[Data extracts]
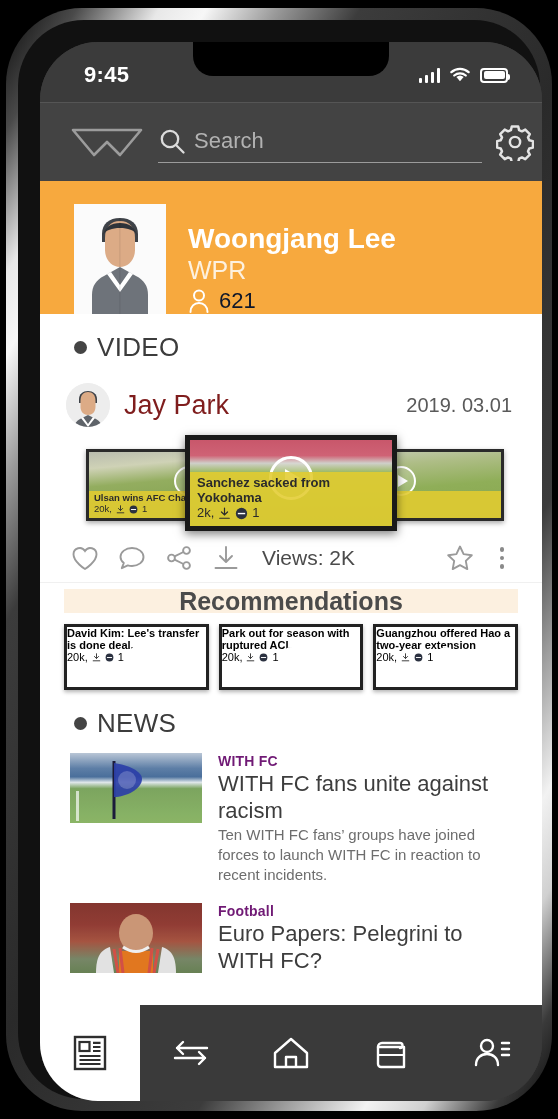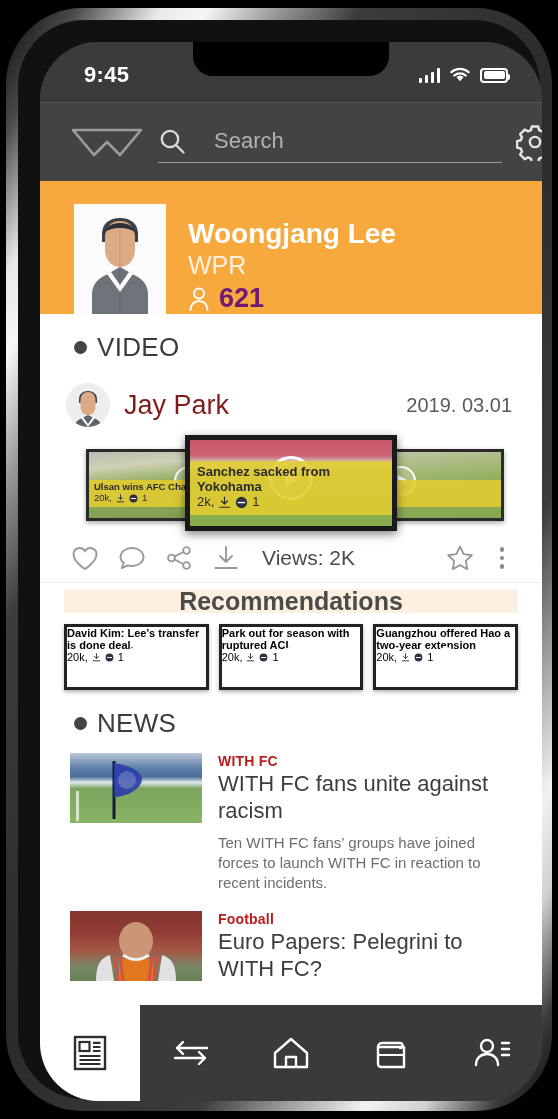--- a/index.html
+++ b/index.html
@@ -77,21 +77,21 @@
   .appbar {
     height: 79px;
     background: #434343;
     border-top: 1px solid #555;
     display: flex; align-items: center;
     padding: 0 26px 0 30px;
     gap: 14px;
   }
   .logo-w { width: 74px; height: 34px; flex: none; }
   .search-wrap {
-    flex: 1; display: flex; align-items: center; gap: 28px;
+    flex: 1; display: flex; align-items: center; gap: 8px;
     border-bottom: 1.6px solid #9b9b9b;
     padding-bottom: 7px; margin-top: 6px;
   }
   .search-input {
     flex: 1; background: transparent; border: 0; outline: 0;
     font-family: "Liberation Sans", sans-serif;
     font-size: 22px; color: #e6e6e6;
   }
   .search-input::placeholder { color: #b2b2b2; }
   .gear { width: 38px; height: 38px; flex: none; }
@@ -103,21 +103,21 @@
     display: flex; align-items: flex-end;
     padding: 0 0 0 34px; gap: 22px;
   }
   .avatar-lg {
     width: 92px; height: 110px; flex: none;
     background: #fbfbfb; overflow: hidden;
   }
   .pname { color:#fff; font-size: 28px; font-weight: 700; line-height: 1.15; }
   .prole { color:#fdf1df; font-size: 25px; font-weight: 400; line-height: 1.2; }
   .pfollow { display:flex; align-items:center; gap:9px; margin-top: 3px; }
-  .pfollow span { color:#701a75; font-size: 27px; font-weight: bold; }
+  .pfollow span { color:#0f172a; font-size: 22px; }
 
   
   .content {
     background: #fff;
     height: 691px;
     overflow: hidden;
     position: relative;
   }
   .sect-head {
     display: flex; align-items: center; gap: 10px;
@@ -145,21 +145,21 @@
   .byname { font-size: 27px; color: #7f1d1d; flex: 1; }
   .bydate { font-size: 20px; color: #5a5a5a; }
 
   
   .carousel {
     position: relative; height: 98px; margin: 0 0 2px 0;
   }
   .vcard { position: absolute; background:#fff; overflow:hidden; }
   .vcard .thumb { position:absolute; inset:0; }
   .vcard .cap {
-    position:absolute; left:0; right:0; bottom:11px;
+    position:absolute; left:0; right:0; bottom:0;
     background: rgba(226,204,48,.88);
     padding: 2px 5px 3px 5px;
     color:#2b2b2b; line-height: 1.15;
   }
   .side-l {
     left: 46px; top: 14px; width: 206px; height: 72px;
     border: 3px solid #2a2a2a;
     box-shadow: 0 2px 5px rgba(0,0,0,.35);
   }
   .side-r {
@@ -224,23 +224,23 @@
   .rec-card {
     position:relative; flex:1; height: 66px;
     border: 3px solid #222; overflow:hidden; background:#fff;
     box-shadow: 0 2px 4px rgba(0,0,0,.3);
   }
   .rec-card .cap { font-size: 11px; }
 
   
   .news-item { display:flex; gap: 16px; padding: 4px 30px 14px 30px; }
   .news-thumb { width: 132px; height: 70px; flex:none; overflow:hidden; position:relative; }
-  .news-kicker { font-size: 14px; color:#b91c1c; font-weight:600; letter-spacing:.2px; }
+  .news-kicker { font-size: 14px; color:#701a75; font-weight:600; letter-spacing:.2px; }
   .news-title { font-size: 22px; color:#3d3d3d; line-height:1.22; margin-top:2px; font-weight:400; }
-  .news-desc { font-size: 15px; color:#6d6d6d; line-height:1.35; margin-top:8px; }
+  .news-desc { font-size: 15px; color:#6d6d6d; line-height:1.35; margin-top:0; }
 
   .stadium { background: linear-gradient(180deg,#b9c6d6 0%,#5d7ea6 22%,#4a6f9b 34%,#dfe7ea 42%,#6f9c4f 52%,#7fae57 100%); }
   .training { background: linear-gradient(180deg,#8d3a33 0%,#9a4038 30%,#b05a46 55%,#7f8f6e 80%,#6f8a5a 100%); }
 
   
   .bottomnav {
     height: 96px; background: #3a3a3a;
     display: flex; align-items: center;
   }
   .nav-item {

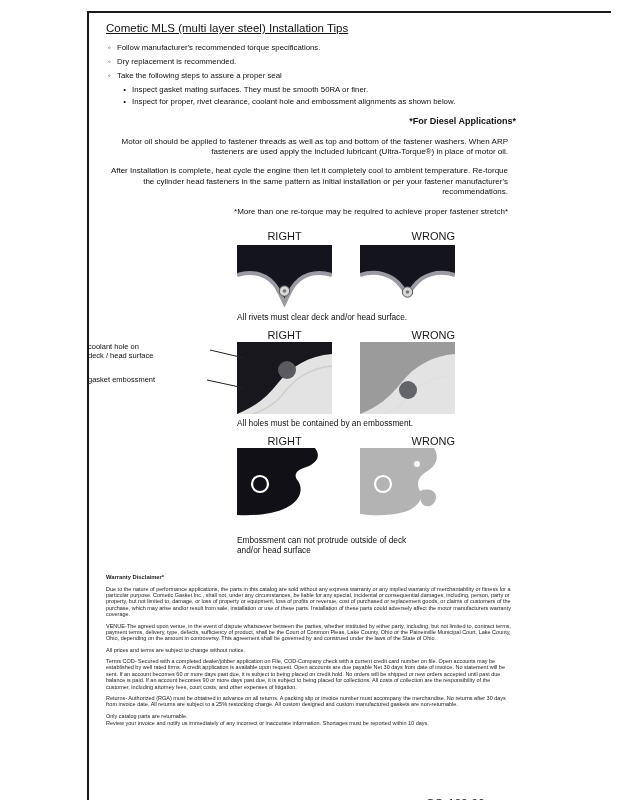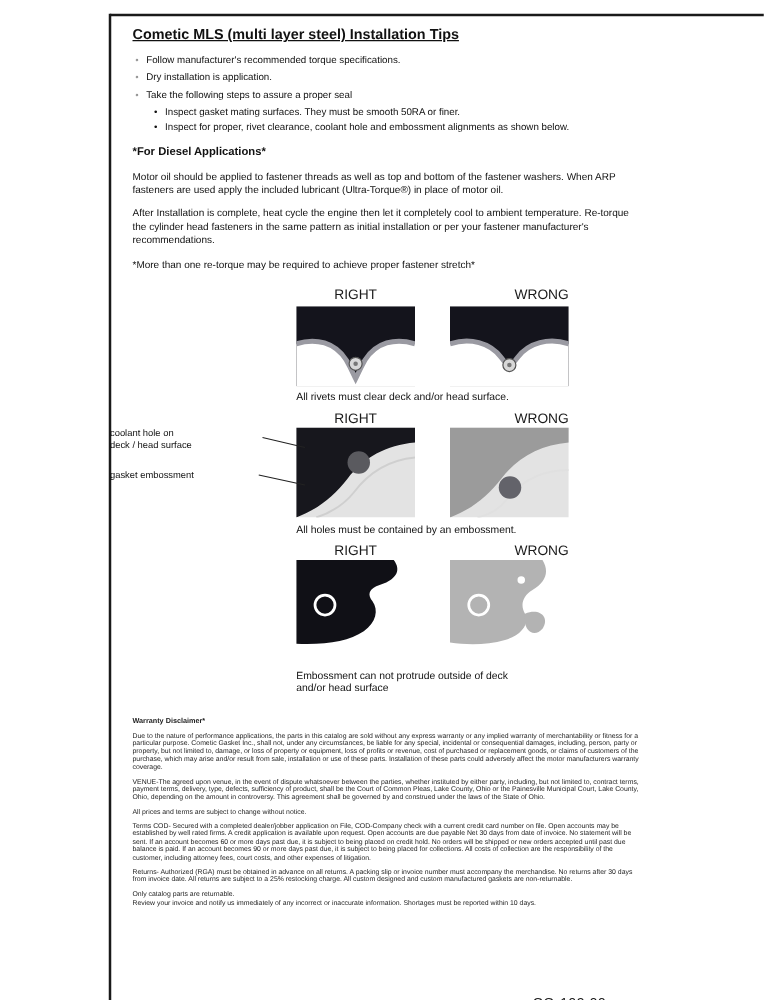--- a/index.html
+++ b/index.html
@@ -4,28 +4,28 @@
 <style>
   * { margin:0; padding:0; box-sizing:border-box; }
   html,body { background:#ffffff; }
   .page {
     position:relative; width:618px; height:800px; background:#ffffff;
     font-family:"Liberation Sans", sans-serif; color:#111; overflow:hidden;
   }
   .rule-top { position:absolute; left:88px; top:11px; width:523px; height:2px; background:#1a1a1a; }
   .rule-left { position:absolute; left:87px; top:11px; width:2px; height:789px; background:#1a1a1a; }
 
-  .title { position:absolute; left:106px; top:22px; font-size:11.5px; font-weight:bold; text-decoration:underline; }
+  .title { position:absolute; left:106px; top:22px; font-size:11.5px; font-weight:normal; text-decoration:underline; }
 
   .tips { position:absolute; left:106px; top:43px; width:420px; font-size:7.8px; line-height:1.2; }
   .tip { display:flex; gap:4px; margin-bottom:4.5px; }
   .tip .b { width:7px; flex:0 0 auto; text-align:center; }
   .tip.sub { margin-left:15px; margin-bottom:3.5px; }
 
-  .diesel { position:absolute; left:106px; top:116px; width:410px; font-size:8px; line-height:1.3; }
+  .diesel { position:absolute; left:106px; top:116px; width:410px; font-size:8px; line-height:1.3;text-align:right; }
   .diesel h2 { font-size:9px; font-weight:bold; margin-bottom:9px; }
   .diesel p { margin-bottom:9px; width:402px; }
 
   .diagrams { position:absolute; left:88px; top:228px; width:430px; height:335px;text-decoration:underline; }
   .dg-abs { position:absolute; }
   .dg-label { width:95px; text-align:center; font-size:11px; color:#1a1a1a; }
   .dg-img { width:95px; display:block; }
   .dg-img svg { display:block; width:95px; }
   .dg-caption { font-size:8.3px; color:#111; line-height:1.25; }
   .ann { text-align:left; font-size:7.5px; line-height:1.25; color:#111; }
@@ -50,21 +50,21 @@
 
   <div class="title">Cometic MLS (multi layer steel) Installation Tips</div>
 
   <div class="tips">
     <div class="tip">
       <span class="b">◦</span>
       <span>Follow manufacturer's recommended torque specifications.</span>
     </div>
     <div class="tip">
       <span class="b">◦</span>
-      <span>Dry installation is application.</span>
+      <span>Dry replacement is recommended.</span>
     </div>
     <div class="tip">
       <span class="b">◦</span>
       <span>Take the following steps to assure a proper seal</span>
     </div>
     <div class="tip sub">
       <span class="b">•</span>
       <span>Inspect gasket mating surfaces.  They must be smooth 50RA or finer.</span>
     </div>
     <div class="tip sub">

[What is being asked]
From the records above, return each line that has the string "shadow".

[Written answer]
     box-shadow: 0 2px 5px rgba(0,0,0,.35);
     box-shadow: 0 2px 4px rgba(0,0,0,.3);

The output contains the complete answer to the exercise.